Captain Gopinath declined a sandwich massage in a Phuket hotel, but ordered a masseuse each for himself and his Deccan Aviation partner, the pious K.J. Samuel. They were sharing a room. Sam spoiled the fun, says Gopinath in his autobiography, Simply Fly.

On another page, the author massages his ego and his fly. A female trekker befriends him as he explores the Grand Canyon. They swim naked in the river Colorado, pitch a tent, cook a meal and hit the bed. “I still remember the night vividly,” he writes.

The captain based his principles on the Kipling poem titled If. He memorised it at the National Defence Academy. It is framed and kept on every NDA cadet’s desk. The players’ entrance to Wimbledon’s centre court bears these lines from the poem: “If you can meet with Triumph and Disaster/ And treat those two impostors just the same.”
But ‘if’ does not interest P. Chidambaram, who is willing to date the Maoists. “I would like no ifs, no buts and no conditions,” he said, asking them for a simple statement abjuring violence.

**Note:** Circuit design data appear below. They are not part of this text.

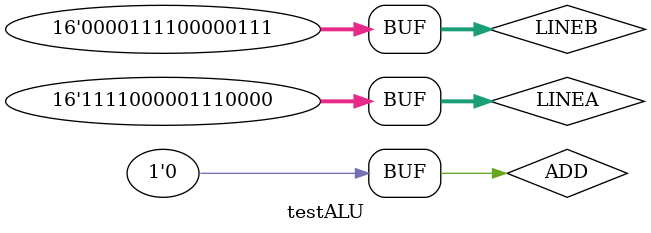
<source format=v>
module ALU
(
    input [15:0] LINEA, LINEB,
    input ADD,
    output reg [15:0] LINEOUT
);

    always @ (*)
        begin
            if (ADD)
                begin
                    LINEOUT <= LINEA + LINEB;
                end
            else
                begin
                    LINEOUT <= LINEA - LINEB;
                end
        end
    
endmodule

module testALU;

    reg [15:0] LINEA, LINEB;
    reg ADD;
    wire [15:0] LINEOUT;
    
    ALU UUT(
        .LINEA(LINEA),
        .LINEB(LINEB),
        .LINEOUT(LINEOUT),
        .ADD(ADD)
    );
    
    initial begin
        LINEA = 16'b0000_0000_0000_0000;
        LINEB = 16'b0000_0000_0000_0000;
        ADD = 1'b0;
    end    
    
    initial begin
        #1
        LINEA = 16'b0000_0000_0110_0000;
        LINEB = 16'b0100_1100_0000_0000;
        ADD = 1'b1;
        #1
        LINEA = 16'b0000_0111_0000_0000;
        LINEB = 16'b0000_0001_0000_0000;
        ADD = 1'b0;
        #1
        LINEA = 16'b1111_0000_0000_0000;
        LINEB = 16'b0011_0000_0000_0000;
        ADD = 1'b0;
        #1
        LINEA = 16'b1111_0000_0111_0000;
        LINEB = 16'b0000_1111_0000_0111;
        ADD = 1'b0;
    end
    
endmodule

</source>
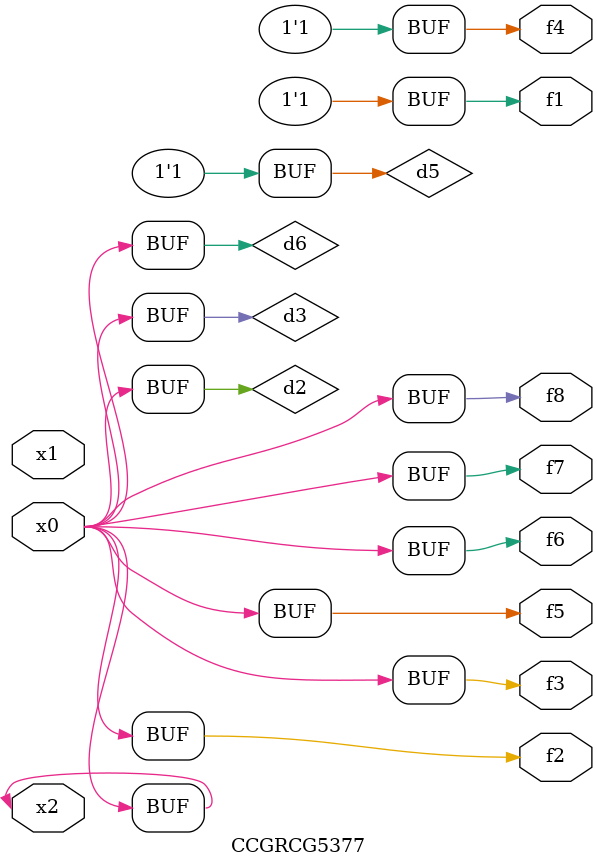
<source format=v>
module CCGRCG5377(
	input x0, x1, x2,
	output f1, f2, f3, f4, f5, f6, f7, f8
);

	wire d1, d2, d3, d4, d5, d6;

	xnor (d1, x2);
	buf (d2, x0, x2);
	and (d3, x0);
	xnor (d4, x1, x2);
	nand (d5, d1, d3);
	buf (d6, d2, d3);
	assign f1 = d5;
	assign f2 = d6;
	assign f3 = d6;
	assign f4 = d5;
	assign f5 = d6;
	assign f6 = d6;
	assign f7 = d6;
	assign f8 = d6;
endmodule

</source>
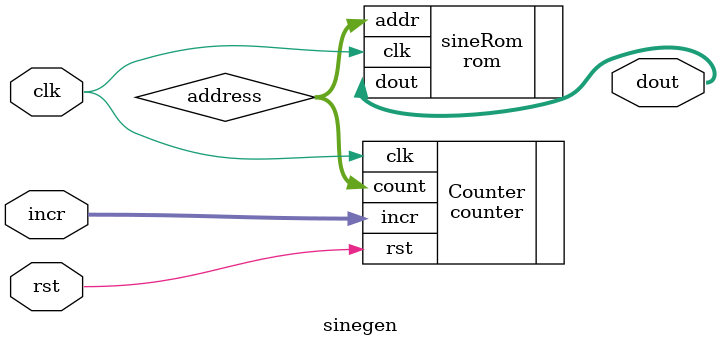
<source format=sv>
module sinegen #(
    parameter A_WIDTH = 8,
              D_WIDTH = 8
)(
    // interface signals
    input logic                 clk,   // clock
    input logic                 rst,   // reset
    input logic [D_WIDTH-1:0]   incr,  // increment for addr counter
    output logic [D_WIDTH-1:0]  dout   // output data
);

    logic [A_WIDTH-1:0] address;  // interconnect wire

    counter Counter (
        .clk   (clk),
        .rst   (rst),
        .incr  (incr),
        .count (address)
    );

    rom sineRom (
        .clk  (clk),
        .addr (address),
        .dout (dout)
    );

endmodule

</source>
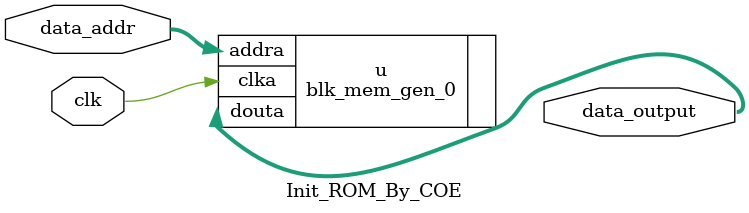
<source format=v>
`timescale 1ns / 1ps


module Init_ROM_By_COE #(parameter addr_width = 17, data_width = 12) (
    input clk,
    input [addr_width-1 : 0] data_addr,
    output wire [data_width-1 : 0] data_output
    );
    blk_mem_gen_0 u(.clka(clk), .addra(data_addr), .douta(data_output));
endmodule

</source>
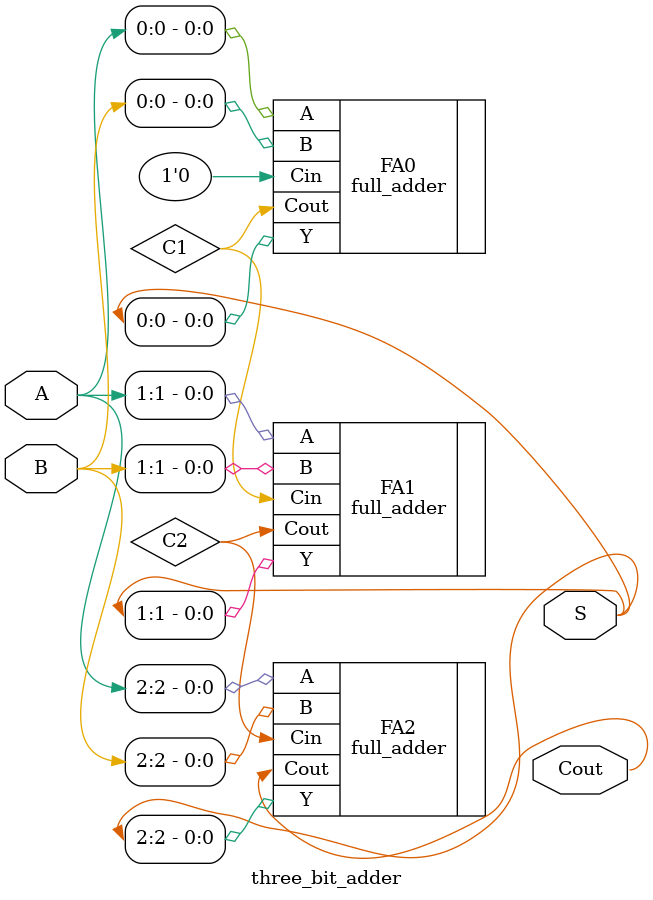
<source format=v>
module three_bit_adder(
    input [2:0] A,
    input [2:0] B,
    output [2:0] S,
    output Cout
);

    wire C1, C2;
   
    full_adder FA0(
        .A(A[0]),
        .B(B[0]),
        .Cin(1'b0),
        .Y(S[0]),
        .Cout(C1)
    );
   
    full_adder FA1(
        .A(A[1]),
        .B(B[1]),
        .Cin(C1),
        .Y(S[1]),
        .Cout(C2)
    );
   
    full_adder FA2(
        .A(A[2]),
        .B(B[2]),
        .Cin(C2),
        .Y(S[2]),
        .Cout(Cout)
    );

endmodule

</source>
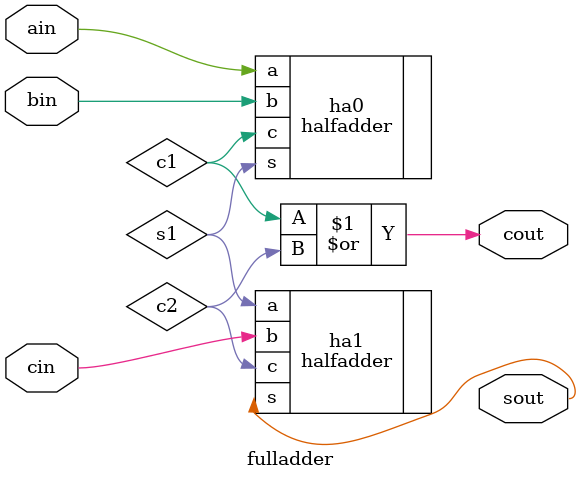
<source format=sv>
`timescale 1ns / 1ps


module fulladder(
    input ain,
    input bin,
    input cin,
    output cout,
    output sout
    );
    
    wire c1, c2, s1;
    
    halfadder ha0(
    .a(ain),
    .b(bin),
    .c(c1),
    .s(s1)
    );
    
    halfadder ha1(
    .a(s1),
    .b(cin),
    .c(c2),
    .s(sout)
    );
    
    assign cout = c1 | c2;
    
endmodule

</source>
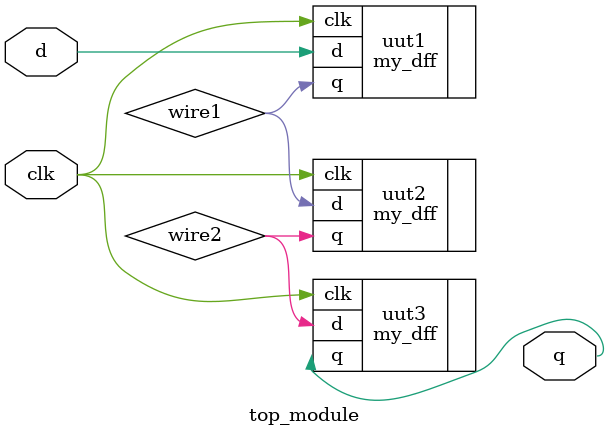
<source format=v>
/*
You are given a module my_dff with two inputs and one output (that implements a D flip-flop). 
Instantiate three of them, then chain them together to make a shift register of length 3. 
The clk port needs to be connected to all instances.
*/

module top_module ( input clk, input d, output q );
    
  wire wire1,wire2;
    
  my_dff uut1 ( .clk(clk) , .d(d) , .q(wire1));
  my_dff uut2 ( .clk(clk) , .d(wire1) , .q(wire2));
  my_dff uut3 ( .clk(clk) , .d(wire2) , .q(q));
    
endmodule

</source>
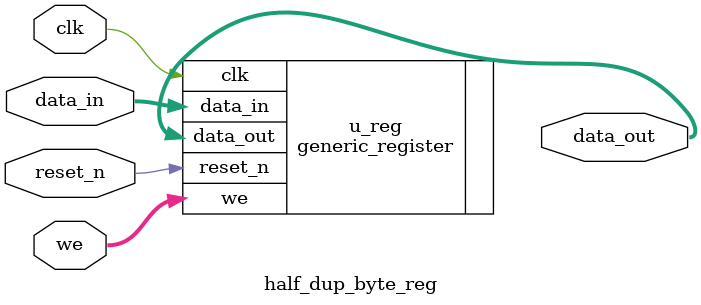
<source format=v>

/***************************************************************
  Description:
  byte_reg.v: instantiates 32 registers to make a quad
              This enables maintaining timing on blocks
	      in check
***********************************************************************/
module  half_dup_byte_reg(
  //List of Inputs
  we,		 
  data_in,
  reset_n,
  clk,

  //List of Outputs
  data_out
);

  input [7:0] we;
  input [7:0]	data_in;
  input		reset_n;
  input		clk;
  output [7:0]	data_out;
 

  generic_register #(8,0) u_reg (

    .we          (we),
    .clk         (clk),
    .reset_n     (reset_n),
    .data_in     (data_in),
    .data_out    (data_out)
    );


endmodule
  

</source>
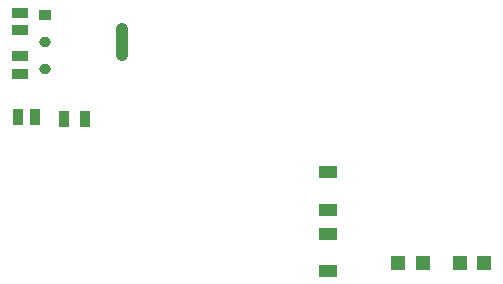
<source format=gtp>
G04*
G04 #@! TF.GenerationSoftware,Altium Limited,Altium Designer,25.6.2 (33)*
G04*
G04 Layer_Color=8421504*
%FSLAX44Y44*%
%MOMM*%
G71*
G04*
G04 #@! TF.SameCoordinates,E10141E4-A060-4BB7-8850-C9F2C3C4F881*
G04*
G04*
G04 #@! TF.FilePolarity,Positive*
G04*
G01*
G75*
%ADD14R,1.2000X1.2000*%
%ADD15R,1.5000X1.0000*%
%ADD16R,0.9500X1.4000*%
%ADD17R,1.0043X0.8721*%
G04:AMPARAMS|DCode=18|XSize=1.0043mm|YSize=0.8721mm|CornerRadius=0.4361mm|HoleSize=0mm|Usage=FLASHONLY|Rotation=0.000|XOffset=0mm|YOffset=0mm|HoleType=Round|Shape=RoundedRectangle|*
%AMROUNDEDRECTD18*
21,1,1.0043,0.0000,0,0,0.0*
21,1,0.1322,0.8721,0,0,0.0*
1,1,0.8721,0.0661,0.0000*
1,1,0.8721,-0.0661,0.0000*
1,1,0.8721,-0.0661,0.0000*
1,1,0.8721,0.0661,0.0000*
%
%ADD18ROUNDEDRECTD18*%
G04:AMPARAMS|DCode=19|XSize=1.0043mm|YSize=3.1821mm|CornerRadius=0.4369mm|HoleSize=0mm|Usage=FLASHONLY|Rotation=0.000|XOffset=0mm|YOffset=0mm|HoleType=Round|Shape=RoundedRectangle|*
%AMROUNDEDRECTD19*
21,1,1.0043,2.3084,0,0,0.0*
21,1,0.1306,3.1821,0,0,0.0*
1,1,0.8737,0.0653,-1.1542*
1,1,0.8737,-0.0653,-1.1542*
1,1,0.8737,-0.0653,1.1542*
1,1,0.8737,0.0653,1.1542*
%
%ADD19ROUNDEDRECTD19*%
%ADD20R,0.9500X1.3500*%
%ADD21R,1.3500X0.9500*%
D14*
X1271610Y680720D02*
D03*
X1250610D02*
D03*
X1323680D02*
D03*
X1302680D02*
D03*
D15*
X1191260Y757680D02*
D03*
Y725680D02*
D03*
Y673610D02*
D03*
Y705610D02*
D03*
D16*
X985880Y802640D02*
D03*
X967380D02*
D03*
D17*
X951300Y890310D02*
D03*
D18*
Y867410D02*
D03*
Y844510D02*
D03*
D19*
X1017200Y867410D02*
D03*
D20*
X943490Y803910D02*
D03*
X928490D02*
D03*
D21*
X930910Y892690D02*
D03*
Y877690D02*
D03*
Y855860D02*
D03*
Y840860D02*
D03*
M02*

</source>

It is no longer a class war between the bourgeoisie and the booboisie. It is danse macabre, the dance of death.

Bihar knows how to sidestep the dance. It is slipping out of the BIMARU group with a healthy economic growth rate. The legislator Shyam Bahadur Singh displayed another side of the state when he gyrated with dancing bar girls in Patna. He thrust his hips at them and wriggled like a man bitten by tarantula.

The Italian town Taranto yielded the word tarantula, though it had no such species. It harboured only the milder wolf spiders. A dance of the town, called tarantella, apparently could give relief from spider bite. Doctors thought the dance was a hysterical response to a strong urge to wriggle. The Pelvis of Patna has this urge, no doubt. He should not delay calling his voters for a lap dance.

Raveena Tandon danced into stardom with the song Tu cheez badi hai mast mast in 1994. The suggestive Persian word cheez, meaning thing, led to the English phrase big cheese. Big cheese originally meant first-rate in quality, the real thing. Later it signified an important person, a big fish.

‘Mast’ also is of Persian origin, meaning intoxicated. It is another word for the elephant’s musth. Musk is more exciting. It descended from the Sanskrit muska (testicle), as the ancients mistook the source of the aroma. But they didn’t go wrong with mushkara (bully in Sanskrit). He is one with large orchids.